Meanwhile, dancers performing a unity routine wore outfits inspired by the football shirts of the 32 countries competing this year, as a rainbow serpent snake representing Australia moved across the centre stage. Artists BENEE and Mallrat performed “Do It Again” – the official song of the Women’s World Cup 2023.
Amid the spectacle was a brief moment’s silence to commemorate those who died in a multiple-victim shooting in Auckland just hours before the opening ceremony.
The tournament then got immediately underway, with a shock 1-0 win for New Zealand against Group A opponent Norway.
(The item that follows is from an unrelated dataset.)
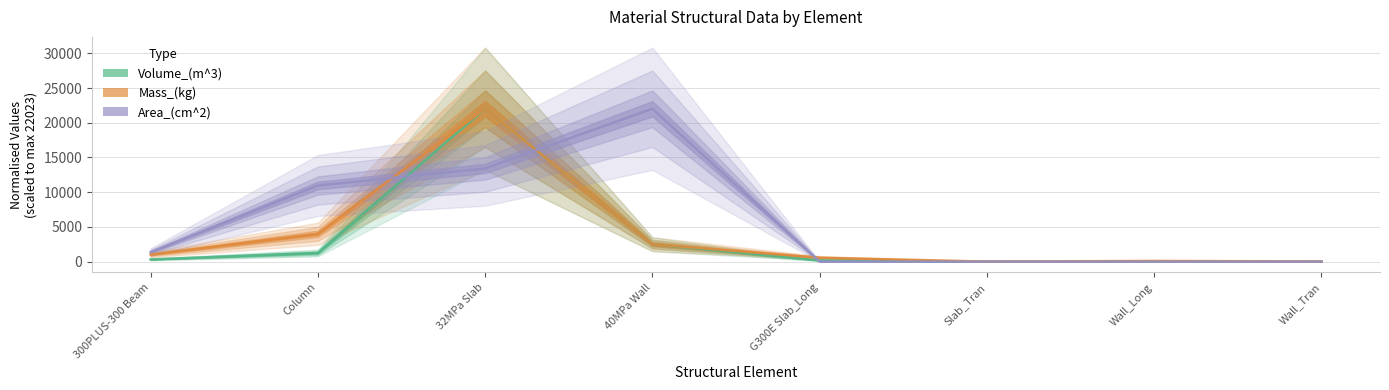

How many values in the Mass_(kg) series exceed 1024?

4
Meanwhile, a record-breaking 75,784 people were in attendance in Sydney, Australia to witness the Group B opener between Ireland and Australia, with the host country coming out on top with a 1-0 lead.
The tournament has already broken a number of records in representation too, with this year’s Women’s World Cup boasting a record number of out LGBTQ+ players.
Almost 12 per cent of the 736 players competing this year identify as lesbian, bisexual, queer, or non-binary. Those 88 players are more than double the number of LGBTQ+ athletes who took part in the last Women’s World Cup tournament in 2019.
Brazil is the team with the most openly LGBTQ+ players, with nine out of the country’s 23 athletes identifying as LGBTQ+.
Outsports co-founder Cyd Zeigler commended the representation in an interview with NBC, but noted that the men’s tournaments were comparatively lacking in a single LGBTQ+ player.
“This is true across basketball, ice hockey and most every other sport. The WNBA [women’s netball] has over 25 per cent out women. That higher presence of out athletes naturally creates an environment where more women feel comfortable being out. As we say at Outsports, ‘courage is contagious’.”
England’s Lionesses have their own fair share of out LGBTQ+ players, including Rachel Daly, Jess Carter, Bethany England and Lauren Hemp.
Daly told the Daily Mail last year that she hoped the men’s game would “get there” in terms of LGBTQ+ acceptance and representation.
“It’s a generational thing, some older people [have a problem with it]. But it’s more common now to accept it and be OK with it,” she said. “I think they’ll lose the stigma eventually.”
The Women’s World Cup 2023 takes place in Australia and New Zealand from Thursday 20 July to Sunday 20 August.